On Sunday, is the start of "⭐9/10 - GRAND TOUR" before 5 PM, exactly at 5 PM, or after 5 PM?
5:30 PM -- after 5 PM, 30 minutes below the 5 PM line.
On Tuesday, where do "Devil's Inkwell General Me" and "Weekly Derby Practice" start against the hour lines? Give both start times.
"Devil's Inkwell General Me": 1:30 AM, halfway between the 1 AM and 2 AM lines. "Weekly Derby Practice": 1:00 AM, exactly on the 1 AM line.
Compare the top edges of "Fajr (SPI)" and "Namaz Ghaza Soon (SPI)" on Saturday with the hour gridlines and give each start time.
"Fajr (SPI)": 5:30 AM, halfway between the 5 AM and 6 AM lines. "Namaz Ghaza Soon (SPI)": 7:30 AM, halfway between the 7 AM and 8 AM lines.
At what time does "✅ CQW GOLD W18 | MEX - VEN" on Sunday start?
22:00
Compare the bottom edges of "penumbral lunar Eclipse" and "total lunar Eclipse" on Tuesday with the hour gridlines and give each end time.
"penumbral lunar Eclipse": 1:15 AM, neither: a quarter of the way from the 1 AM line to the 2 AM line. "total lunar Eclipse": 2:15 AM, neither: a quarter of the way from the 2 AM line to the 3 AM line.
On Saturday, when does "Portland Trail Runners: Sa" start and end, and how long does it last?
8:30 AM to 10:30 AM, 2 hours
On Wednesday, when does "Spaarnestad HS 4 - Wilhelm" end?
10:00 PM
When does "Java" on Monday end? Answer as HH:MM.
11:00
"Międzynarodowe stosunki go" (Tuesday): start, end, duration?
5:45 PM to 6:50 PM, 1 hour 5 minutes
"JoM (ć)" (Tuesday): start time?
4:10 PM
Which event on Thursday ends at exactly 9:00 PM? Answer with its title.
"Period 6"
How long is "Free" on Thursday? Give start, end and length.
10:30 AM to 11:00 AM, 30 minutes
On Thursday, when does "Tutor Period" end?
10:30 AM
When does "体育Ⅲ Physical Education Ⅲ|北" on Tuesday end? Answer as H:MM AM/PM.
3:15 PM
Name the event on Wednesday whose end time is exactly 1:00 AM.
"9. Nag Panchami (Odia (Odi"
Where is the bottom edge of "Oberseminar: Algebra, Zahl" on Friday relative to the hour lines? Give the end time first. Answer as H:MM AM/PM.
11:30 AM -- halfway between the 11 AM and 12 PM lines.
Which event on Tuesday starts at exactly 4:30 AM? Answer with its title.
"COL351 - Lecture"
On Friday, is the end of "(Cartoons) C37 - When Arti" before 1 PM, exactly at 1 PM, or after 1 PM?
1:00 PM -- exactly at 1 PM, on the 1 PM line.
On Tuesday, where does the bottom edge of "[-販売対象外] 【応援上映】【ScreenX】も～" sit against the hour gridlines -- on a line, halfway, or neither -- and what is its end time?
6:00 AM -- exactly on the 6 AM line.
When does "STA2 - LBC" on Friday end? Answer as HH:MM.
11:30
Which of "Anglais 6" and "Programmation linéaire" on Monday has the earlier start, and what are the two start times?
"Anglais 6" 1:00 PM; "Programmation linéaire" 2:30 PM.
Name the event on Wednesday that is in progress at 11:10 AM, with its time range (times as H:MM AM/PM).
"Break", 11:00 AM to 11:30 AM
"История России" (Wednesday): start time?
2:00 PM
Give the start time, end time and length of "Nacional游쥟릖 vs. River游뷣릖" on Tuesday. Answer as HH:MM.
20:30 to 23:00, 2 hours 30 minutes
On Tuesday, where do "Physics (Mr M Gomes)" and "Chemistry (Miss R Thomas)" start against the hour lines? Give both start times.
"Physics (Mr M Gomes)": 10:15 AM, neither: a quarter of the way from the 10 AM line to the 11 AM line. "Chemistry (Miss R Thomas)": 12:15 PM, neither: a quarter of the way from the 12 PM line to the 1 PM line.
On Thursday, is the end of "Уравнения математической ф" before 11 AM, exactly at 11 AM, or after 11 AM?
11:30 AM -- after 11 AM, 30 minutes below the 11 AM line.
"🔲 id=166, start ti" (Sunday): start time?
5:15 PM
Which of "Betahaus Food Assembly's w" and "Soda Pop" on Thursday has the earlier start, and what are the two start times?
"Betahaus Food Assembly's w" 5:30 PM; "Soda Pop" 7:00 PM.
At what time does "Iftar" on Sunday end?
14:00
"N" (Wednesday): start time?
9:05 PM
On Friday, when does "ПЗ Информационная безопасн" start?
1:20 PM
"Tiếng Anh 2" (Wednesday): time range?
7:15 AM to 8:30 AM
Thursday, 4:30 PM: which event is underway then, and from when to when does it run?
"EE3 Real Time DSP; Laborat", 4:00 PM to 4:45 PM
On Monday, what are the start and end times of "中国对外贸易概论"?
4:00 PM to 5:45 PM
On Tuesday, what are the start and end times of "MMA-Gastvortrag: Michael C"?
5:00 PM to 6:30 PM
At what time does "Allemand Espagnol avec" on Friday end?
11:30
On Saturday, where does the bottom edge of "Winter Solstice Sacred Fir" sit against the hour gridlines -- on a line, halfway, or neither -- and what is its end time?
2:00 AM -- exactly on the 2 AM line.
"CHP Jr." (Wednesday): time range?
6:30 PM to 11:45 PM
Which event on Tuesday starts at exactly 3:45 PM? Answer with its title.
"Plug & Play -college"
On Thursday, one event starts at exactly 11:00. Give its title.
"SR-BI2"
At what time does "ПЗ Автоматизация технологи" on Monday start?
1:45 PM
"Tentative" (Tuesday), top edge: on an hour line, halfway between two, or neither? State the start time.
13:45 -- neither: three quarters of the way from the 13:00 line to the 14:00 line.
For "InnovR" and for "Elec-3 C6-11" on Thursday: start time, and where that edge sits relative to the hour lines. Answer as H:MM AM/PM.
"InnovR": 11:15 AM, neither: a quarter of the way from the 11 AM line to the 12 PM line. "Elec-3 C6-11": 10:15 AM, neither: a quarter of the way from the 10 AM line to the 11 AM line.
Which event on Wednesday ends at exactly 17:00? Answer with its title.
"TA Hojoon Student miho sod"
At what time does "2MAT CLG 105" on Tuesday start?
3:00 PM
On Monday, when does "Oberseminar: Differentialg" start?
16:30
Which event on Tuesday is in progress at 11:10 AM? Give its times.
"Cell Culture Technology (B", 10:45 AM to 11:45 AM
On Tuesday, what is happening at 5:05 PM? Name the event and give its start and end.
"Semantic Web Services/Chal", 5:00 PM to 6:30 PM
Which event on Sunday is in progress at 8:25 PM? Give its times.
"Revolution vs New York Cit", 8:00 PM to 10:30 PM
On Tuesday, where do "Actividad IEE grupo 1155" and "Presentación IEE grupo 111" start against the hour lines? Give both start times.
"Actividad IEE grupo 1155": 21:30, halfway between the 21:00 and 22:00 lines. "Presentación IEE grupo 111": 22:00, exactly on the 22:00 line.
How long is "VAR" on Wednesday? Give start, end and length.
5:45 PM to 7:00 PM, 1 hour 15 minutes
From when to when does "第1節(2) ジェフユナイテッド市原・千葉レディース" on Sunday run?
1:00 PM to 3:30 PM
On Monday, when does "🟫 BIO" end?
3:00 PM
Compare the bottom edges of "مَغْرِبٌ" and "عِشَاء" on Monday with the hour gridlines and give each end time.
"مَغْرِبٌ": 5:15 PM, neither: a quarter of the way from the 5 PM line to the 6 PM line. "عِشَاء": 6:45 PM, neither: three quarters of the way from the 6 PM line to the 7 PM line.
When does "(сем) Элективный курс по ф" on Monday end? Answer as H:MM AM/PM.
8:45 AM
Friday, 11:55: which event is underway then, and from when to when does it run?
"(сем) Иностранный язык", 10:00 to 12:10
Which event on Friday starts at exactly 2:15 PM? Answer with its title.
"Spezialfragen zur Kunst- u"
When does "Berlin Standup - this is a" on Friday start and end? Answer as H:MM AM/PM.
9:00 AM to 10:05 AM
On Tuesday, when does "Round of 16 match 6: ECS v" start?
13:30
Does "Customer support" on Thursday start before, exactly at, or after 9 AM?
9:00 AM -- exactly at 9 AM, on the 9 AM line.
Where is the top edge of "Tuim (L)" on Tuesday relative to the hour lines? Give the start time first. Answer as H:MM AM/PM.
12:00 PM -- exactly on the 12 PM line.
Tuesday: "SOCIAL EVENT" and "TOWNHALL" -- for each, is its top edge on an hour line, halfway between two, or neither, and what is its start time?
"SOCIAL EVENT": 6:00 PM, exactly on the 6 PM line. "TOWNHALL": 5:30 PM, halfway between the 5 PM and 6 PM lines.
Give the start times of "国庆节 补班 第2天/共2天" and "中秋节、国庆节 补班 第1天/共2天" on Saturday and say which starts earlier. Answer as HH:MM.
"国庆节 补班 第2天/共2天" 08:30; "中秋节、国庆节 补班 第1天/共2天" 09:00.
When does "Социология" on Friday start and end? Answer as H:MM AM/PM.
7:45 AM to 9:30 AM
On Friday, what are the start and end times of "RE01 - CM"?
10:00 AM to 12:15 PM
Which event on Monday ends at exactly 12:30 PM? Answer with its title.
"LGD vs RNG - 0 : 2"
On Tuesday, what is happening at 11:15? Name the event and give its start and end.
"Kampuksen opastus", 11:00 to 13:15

------------------------------------------------

| Task details |
Turn the lines of the items into a Markdown table with a "Row" column holding the row number and a "Text" column holding the line, skipping any blank lines. Begin at the line that has "Which event on Tuesday is" and stop after the line that has "10:00 to 12:10".

| Answer to this problem |
| Row | Text |
|---|---|
| 1 | Which event on Tuesday is in progress at 11:10 AM? Give its times. |
| 2 | "Cell Culture Technology (B", 10:45 AM to 11:45 AM |
| 3 | On Tuesday, what is happening at 5:05 PM? Name the event and give its start and end. |
| 4 | "Semantic Web Services/Chal", 5:00 PM to 6:30 PM |
| 5 | Which event on Sunday is in progress at 8:25 PM? Give its times. |
| 6 | "Revolution vs New York Cit", 8:00 PM to 10:30 PM |
| 7 | On Tuesday, where do "Actividad IEE grupo 1155" and "Presentación IEE grupo 111" start against the hour lines? Give both start times. |
| 8 | "Actividad IEE grupo 1155": 21:30, halfway between the 21:00 and 22:00 lines. "Presentación IEE grupo 111": 22:00, exactly on the 22:00 line. |
| 9 | How long is "VAR" on Wednesday? Give start, end and length. |
| 10 | 5:45 PM to 7:00 PM, 1 hour 15 minutes |
| 11 | From when to when does "第1節(2) ジェフユナイテッド市原・千葉レディース" on Sunday run? |
| 12 | 1:00 PM to 3:30 PM |
| 13 | On Monday, when does "🟫 BIO" end? |
| 14 | 3:00 PM |
| 15 | Compare the bottom edges of "مَغْرِبٌ" and "عِشَاء" on Monday with the hour gridlines and give each end time. |
| 16 | "مَغْرِبٌ": 5:15 PM, neither: a quarter of the way from the 5 PM line to the 6 PM line. "عِشَاء": 6:45 PM, neither: three quarters of the way from the 6 PM line to the 7 PM line. |
| 17 | When does "(сем) Элективный курс по ф" on Monday end? Answer as H:MM AM/PM. |
| 18 | 8:45 AM |
| 19 | Friday, 11:55: which event is underway then, and from when to when does it run? |
| 20 | "(сем) Иностранный язык", 10:00 to 12:10 |